What you will do: For the material below, output exactly the span from the line with "HTML 元素的屬性名是大小寫不敏感的，但是 JavaScript" to the line with "### Core Components", including both, and nothing besides.

Input records:
#####

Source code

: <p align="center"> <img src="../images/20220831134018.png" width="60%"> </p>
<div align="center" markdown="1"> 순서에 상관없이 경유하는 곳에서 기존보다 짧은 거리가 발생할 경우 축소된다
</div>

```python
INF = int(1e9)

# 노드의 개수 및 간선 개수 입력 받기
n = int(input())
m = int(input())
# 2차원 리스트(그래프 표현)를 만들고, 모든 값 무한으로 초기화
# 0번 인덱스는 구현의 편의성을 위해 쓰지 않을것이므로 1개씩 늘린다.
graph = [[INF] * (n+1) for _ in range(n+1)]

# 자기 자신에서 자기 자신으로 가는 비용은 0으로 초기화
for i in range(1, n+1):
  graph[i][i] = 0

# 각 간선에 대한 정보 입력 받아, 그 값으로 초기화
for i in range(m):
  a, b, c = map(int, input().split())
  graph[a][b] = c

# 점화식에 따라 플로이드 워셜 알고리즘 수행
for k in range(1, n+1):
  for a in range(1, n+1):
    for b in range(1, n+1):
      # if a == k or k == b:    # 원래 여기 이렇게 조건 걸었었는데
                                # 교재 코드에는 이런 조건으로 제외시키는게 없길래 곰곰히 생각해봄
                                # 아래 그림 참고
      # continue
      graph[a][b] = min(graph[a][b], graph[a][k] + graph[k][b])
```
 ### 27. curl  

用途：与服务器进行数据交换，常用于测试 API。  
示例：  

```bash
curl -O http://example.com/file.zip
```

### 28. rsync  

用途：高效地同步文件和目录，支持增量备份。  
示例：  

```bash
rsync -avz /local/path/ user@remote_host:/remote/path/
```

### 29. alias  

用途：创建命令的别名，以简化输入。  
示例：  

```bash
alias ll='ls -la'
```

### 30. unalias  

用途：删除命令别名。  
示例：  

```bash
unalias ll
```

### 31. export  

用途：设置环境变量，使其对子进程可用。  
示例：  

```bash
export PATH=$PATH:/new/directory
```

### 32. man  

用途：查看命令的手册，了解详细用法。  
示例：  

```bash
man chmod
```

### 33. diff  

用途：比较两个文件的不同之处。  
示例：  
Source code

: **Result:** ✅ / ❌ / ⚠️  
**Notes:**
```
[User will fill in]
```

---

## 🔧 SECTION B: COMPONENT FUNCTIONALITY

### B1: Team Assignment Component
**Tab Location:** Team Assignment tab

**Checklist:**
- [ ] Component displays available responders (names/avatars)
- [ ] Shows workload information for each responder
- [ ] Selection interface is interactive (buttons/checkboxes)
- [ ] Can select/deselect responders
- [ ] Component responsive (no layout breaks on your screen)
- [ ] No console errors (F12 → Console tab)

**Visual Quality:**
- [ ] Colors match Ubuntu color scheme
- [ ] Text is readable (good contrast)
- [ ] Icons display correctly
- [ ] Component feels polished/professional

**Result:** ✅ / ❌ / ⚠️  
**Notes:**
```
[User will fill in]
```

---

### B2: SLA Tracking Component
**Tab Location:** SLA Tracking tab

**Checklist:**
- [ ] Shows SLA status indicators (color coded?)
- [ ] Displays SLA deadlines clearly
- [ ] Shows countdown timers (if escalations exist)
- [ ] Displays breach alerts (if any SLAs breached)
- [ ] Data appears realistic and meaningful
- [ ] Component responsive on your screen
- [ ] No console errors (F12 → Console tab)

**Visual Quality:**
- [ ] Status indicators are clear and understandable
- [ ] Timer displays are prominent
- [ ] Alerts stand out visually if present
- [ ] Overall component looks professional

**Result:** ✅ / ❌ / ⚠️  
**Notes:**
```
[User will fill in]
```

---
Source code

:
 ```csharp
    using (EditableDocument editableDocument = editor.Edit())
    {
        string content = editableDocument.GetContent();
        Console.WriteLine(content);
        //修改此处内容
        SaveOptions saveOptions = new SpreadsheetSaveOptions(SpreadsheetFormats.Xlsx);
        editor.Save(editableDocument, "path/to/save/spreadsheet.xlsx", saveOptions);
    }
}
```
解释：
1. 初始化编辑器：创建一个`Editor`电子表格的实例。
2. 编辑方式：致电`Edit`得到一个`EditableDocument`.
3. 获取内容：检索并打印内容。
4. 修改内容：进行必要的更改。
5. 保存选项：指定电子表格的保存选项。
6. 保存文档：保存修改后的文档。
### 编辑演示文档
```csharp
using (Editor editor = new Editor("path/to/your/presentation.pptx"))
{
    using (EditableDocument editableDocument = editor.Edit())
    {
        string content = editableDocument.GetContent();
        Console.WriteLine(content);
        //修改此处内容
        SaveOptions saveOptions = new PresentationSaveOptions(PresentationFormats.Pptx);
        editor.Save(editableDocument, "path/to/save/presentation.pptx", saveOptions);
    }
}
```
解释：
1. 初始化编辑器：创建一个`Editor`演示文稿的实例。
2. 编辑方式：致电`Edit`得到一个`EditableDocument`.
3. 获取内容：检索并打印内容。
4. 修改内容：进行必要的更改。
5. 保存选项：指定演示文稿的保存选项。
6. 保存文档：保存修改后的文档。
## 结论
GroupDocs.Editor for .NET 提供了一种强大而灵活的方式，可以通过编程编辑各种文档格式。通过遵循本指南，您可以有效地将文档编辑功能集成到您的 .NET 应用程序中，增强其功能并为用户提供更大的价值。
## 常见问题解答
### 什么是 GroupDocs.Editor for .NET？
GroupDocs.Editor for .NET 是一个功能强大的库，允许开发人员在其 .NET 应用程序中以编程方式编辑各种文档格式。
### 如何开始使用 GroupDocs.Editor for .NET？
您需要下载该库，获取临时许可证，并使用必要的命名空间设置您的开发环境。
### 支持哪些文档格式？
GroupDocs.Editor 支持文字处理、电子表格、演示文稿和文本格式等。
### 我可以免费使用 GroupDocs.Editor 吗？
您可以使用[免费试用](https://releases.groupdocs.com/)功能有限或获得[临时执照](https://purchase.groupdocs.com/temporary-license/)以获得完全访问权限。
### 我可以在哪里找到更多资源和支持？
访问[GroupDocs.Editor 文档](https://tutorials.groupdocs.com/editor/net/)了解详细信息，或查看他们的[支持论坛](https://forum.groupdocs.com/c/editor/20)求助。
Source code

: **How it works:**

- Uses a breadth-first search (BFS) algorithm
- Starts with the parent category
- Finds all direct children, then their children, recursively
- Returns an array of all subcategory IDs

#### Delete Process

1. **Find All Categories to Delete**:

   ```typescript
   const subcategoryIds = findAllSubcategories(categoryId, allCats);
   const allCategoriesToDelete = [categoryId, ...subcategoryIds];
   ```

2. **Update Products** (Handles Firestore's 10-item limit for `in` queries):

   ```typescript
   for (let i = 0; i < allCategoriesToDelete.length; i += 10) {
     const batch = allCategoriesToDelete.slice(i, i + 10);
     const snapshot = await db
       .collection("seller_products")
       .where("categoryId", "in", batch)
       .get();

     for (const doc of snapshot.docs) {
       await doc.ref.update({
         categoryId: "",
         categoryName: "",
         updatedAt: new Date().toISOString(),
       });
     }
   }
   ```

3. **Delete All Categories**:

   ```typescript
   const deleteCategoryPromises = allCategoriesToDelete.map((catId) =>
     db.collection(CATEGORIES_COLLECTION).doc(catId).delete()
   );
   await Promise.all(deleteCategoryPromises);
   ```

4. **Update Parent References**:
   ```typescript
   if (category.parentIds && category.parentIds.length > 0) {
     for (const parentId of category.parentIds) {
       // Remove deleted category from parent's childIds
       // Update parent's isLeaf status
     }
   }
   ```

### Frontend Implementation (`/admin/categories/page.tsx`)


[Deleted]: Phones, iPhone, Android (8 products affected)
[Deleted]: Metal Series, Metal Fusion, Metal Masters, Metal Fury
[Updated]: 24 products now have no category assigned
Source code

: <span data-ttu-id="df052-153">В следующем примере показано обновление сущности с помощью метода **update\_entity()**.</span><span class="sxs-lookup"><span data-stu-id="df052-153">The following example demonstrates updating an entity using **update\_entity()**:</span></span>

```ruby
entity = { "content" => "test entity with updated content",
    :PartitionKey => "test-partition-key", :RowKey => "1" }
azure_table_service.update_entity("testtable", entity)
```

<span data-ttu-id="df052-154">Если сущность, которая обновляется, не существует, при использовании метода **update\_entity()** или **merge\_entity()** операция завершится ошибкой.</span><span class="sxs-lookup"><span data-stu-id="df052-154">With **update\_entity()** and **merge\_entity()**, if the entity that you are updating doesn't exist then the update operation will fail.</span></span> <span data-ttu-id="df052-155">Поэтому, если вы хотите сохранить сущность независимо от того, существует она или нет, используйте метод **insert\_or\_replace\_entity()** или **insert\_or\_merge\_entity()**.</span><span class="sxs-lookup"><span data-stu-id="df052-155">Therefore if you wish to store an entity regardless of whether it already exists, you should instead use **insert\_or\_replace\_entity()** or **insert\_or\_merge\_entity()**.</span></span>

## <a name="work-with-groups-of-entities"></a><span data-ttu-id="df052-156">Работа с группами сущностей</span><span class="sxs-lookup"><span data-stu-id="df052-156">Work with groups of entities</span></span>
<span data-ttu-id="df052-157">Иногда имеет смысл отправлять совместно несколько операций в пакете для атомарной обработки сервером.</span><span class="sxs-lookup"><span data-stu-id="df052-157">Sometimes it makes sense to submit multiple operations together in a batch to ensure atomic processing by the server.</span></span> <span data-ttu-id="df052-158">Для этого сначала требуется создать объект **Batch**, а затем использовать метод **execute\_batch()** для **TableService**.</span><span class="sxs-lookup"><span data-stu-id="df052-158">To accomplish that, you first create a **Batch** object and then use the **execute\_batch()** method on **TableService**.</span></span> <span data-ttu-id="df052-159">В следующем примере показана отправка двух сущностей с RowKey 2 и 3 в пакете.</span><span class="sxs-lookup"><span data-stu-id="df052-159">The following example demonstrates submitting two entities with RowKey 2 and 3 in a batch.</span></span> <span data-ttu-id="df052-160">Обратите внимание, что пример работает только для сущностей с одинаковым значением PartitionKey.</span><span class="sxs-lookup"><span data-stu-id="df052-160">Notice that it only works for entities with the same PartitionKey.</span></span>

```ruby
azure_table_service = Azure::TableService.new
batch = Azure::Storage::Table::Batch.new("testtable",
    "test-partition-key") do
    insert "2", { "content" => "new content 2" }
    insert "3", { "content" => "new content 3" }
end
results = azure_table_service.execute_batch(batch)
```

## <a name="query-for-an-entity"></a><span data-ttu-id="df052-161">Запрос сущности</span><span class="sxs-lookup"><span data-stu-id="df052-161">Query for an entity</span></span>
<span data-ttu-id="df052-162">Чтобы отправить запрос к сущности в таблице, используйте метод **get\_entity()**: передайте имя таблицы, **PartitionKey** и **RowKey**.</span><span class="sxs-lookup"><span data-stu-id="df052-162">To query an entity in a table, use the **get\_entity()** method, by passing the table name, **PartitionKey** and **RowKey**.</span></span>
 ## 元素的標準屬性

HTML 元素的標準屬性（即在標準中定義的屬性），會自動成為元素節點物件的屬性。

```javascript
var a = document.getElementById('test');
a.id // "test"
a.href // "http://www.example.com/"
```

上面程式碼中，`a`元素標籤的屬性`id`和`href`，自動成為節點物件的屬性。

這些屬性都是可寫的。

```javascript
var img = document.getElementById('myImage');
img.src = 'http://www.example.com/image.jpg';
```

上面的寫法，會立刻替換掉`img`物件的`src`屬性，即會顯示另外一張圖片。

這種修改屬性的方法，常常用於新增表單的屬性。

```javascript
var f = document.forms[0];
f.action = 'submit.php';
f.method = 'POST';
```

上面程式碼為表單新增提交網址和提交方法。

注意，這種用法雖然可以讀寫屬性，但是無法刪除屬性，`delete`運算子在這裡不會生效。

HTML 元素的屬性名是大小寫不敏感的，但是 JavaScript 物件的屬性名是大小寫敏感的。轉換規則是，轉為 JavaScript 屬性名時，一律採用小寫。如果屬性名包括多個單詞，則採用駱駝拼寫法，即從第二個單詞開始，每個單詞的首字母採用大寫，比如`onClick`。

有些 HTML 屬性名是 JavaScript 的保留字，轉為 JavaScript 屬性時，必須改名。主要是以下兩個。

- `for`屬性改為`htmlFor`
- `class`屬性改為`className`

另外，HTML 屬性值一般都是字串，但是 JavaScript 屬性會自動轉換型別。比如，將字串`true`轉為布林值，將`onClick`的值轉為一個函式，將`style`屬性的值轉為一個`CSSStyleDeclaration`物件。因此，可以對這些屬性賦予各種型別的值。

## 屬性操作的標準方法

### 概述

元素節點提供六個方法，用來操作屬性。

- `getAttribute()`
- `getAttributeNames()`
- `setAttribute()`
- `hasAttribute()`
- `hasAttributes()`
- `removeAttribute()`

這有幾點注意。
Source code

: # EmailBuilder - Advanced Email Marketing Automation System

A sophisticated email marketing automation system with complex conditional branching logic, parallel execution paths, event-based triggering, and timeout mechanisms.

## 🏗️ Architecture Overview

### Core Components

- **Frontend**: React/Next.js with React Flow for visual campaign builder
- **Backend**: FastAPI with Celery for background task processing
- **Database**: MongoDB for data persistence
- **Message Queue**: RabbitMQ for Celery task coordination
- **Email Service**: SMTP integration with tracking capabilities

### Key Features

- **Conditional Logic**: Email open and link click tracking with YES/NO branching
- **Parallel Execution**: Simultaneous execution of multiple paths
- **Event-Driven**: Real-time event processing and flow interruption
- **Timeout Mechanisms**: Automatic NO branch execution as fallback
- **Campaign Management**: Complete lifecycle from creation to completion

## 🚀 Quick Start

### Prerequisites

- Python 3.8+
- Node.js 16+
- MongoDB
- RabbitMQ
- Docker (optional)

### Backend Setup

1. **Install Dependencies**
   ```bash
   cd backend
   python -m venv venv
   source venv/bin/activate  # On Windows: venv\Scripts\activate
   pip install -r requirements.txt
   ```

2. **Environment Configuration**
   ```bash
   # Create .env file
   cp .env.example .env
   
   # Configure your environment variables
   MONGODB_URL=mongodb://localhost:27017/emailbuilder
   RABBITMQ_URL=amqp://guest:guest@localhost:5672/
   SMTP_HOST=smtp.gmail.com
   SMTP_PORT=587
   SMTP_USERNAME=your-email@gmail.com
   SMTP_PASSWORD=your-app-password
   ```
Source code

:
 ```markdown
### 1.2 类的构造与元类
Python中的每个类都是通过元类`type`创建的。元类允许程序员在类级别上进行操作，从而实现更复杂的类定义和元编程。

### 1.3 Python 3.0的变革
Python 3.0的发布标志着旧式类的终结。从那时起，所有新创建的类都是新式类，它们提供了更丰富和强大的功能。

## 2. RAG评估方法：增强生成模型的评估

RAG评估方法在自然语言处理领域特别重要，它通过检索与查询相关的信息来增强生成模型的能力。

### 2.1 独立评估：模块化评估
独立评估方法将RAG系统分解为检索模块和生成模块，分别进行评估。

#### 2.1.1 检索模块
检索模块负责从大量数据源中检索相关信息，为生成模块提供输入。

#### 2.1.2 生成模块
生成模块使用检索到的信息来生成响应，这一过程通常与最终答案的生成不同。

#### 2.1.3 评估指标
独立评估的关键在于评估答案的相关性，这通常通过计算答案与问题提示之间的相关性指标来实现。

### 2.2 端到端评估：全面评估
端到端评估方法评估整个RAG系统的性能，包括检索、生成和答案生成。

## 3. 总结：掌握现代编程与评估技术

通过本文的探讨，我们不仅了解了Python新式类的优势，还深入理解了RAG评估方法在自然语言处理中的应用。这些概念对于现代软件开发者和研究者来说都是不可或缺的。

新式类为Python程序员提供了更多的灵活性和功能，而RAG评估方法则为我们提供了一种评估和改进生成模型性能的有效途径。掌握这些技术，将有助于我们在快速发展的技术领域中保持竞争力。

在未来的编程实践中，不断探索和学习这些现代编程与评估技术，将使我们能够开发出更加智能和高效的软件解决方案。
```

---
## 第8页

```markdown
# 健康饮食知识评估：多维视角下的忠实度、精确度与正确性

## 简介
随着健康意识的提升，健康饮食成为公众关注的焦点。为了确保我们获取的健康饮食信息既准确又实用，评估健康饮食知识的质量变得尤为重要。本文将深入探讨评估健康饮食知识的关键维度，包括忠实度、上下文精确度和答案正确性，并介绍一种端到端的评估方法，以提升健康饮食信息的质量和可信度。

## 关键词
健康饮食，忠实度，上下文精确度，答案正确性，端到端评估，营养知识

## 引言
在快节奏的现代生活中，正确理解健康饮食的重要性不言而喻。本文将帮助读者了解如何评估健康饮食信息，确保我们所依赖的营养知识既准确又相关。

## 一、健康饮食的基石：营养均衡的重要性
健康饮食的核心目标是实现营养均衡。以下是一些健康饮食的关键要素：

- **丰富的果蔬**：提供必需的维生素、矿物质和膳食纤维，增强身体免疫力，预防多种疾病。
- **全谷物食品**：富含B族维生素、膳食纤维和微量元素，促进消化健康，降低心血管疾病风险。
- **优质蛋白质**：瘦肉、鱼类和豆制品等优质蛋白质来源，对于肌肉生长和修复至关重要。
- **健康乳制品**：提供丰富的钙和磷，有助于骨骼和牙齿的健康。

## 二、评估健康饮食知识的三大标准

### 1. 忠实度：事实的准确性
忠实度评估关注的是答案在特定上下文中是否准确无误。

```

#####

Task output:
HTML 元素的屬性名是大小寫不敏感的，但是 JavaScript 物件的屬性名是大小寫敏感的。轉換規則是，轉為 JavaScript 屬性名時，一律採用小寫。如果屬性名包括多個單詞，則採用駱駝拼寫法，即從第二個單詞開始，每個單詞的首字母採用大寫，比如`onClick`。

有些 HTML 屬性名是 JavaScript 的保留字，轉為 JavaScript 屬性時，必須改名。主要是以下兩個。

- `for`屬性改為`htmlFor`
- `class`屬性改為`className`

另外，HTML 屬性值一般都是字串，但是 JavaScript 屬性會自動轉換型別。比如，將字串`true`轉為布林值，將`onClick`的值轉為一個函式，將`style`屬性的值轉為一個`CSSStyleDeclaration`物件。因此，可以對這些屬性賦予各種型別的值。

## 屬性操作的標準方法

### 概述

元素節點提供六個方法，用來操作屬性。

- `getAttribute()`
- `getAttributeNames()`
- `setAttribute()`
- `hasAttribute()`
- `hasAttributes()`
- `removeAttribute()`

這有幾點注意。
Source code

: # EmailBuilder - Advanced Email Marketing Automation System

A sophisticated email marketing automation system with complex conditional branching logic, parallel execution paths, event-based triggering, and timeout mechanisms.

## 🏗️ Architecture Overview

### Core Components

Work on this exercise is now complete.